I dismounted cyclocross style and prepared to walk across the last stretch of submerged roadway. Then as a few cars passed, I noticed the water was much deeper than I had anticipated. With nowhere else to go, I turned tail and retraced my steps back to a 7-11 to reassess my return trip.
My bike was caked with clay about the same consistency as pancake batter. It covered everything. I was thankful that I could still get a reliable shift every time. It was crunchy and loud, but shifting.
I neared Mingjian and saw another rider heading toward the Sippi Hole on a nice looking Look 585 road bike. I noticed too late and when I tried to ward him away from a similar fate with a head shake and a wave indicative of a "whoa/no", he responded with a friendly wave and kept spinning madly for a date with a Muuuuuuud Pit.
I couldn't help a little dirty bike photo spread. There is something appealing about dirt and titanium tubing.
For my return I plotted a slightly different rout through the tea gardens on Songboling, Taiwan's center for low altitude oolong tea.
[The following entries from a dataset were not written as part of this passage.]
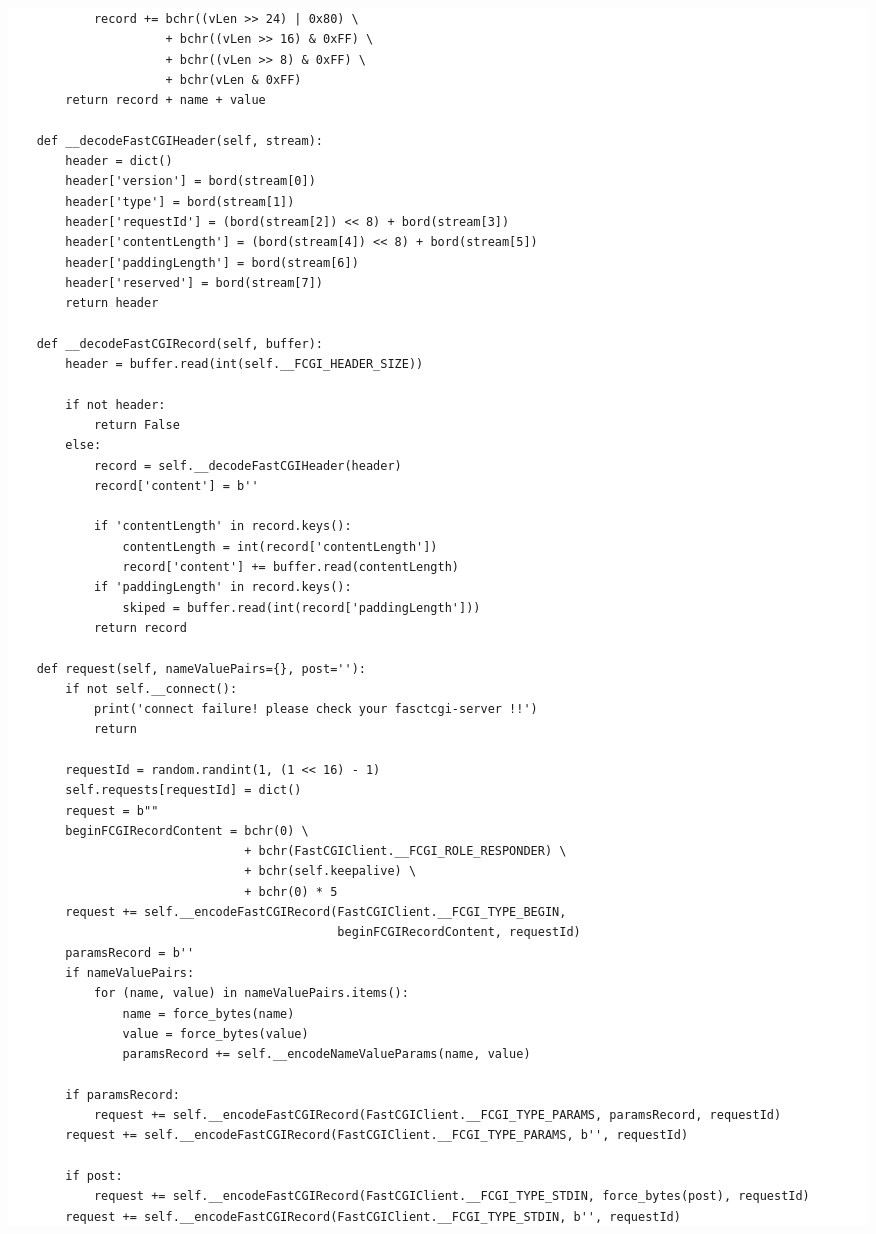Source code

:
 ```
            record += bchr((vLen >> 24) | 0x80) \
                      + bchr((vLen >> 16) & 0xFF) \
                      + bchr((vLen >> 8) & 0xFF) \
                      + bchr(vLen & 0xFF)
        return record + name + value

    def __decodeFastCGIHeader(self, stream):
        header = dict()
        header['version'] = bord(stream[0])
        header['type'] = bord(stream[1])
        header['requestId'] = (bord(stream[2]) << 8) + bord(stream[3])
        header['contentLength'] = (bord(stream[4]) << 8) + bord(stream[5])
        header['paddingLength'] = bord(stream[6])
        header['reserved'] = bord(stream[7])
        return header

    def __decodeFastCGIRecord(self, buffer):
        header = buffer.read(int(self.__FCGI_HEADER_SIZE))

        if not header:
            return False
        else:
            record = self.__decodeFastCGIHeader(header)
            record['content'] = b''
            
            if 'contentLength' in record.keys():
                contentLength = int(record['contentLength'])
                record['content'] += buffer.read(contentLength)
            if 'paddingLength' in record.keys():
                skiped = buffer.read(int(record['paddingLength']))
            return record

    def request(self, nameValuePairs={}, post=''):
        if not self.__connect():
            print('connect failure! please check your fasctcgi-server !!')
            return

        requestId = random.randint(1, (1 << 16) - 1)
        self.requests[requestId] = dict()
        request = b""
        beginFCGIRecordContent = bchr(0) \
                                 + bchr(FastCGIClient.__FCGI_ROLE_RESPONDER) \
                                 + bchr(self.keepalive) \
                                 + bchr(0) * 5
        request += self.__encodeFastCGIRecord(FastCGIClient.__FCGI_TYPE_BEGIN,
                                              beginFCGIRecordContent, requestId)
        paramsRecord = b''
        if nameValuePairs:
            for (name, value) in nameValuePairs.items():
                name = force_bytes(name)
                value = force_bytes(value)
                paramsRecord += self.__encodeNameValueParams(name, value)

        if paramsRecord:
            request += self.__encodeFastCGIRecord(FastCGIClient.__FCGI_TYPE_PARAMS, paramsRecord, requestId)
        request += self.__encodeFastCGIRecord(FastCGIClient.__FCGI_TYPE_PARAMS, b'', requestId)

        if post:
            request += self.__encodeFastCGIRecord(FastCGIClient.__FCGI_TYPE_STDIN, force_bytes(post), requestId)
        request += self.__encodeFastCGIRecord(FastCGIClient.__FCGI_TYPE_STDIN, b'', requestId)

```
The lower altitude teas pare often cheaper to purchase, but they are pretty robust and harder to ruin when brewing. They make a great daily tea.
Ripe Betel Nut
I lurched along through the tea and betel nut groves sounding like an old WWII tank as the gears on my bike crunched and chewed the fine particles of sand. Not a great thing for the smaller components of expensive equipment.
A Taiwan Icon
I finally stopped at a gas station in Songboling to use the water at the restroom sink to do a basic rinse of the more delicate parts of the bike so I could cut some of the noise. With a hill climb dead ahead, I figured cleaner derailleurs couldn't hurt.
I put the legs back to work after getting a little lazy in the saddle and made much quicker work of the climb than I had imagined. I was turning a good 24kph up to the top before returning along the same route I had taken earlier.
120km on the day. I could have been faster, but I need to learn to be more patient with my training.
The area around Songboling is excellent for any type of biking. The roads and scenery are always interesting and the traffic is always light. Aside from the blocked road, I highly recommend these roads as part of a longer ride.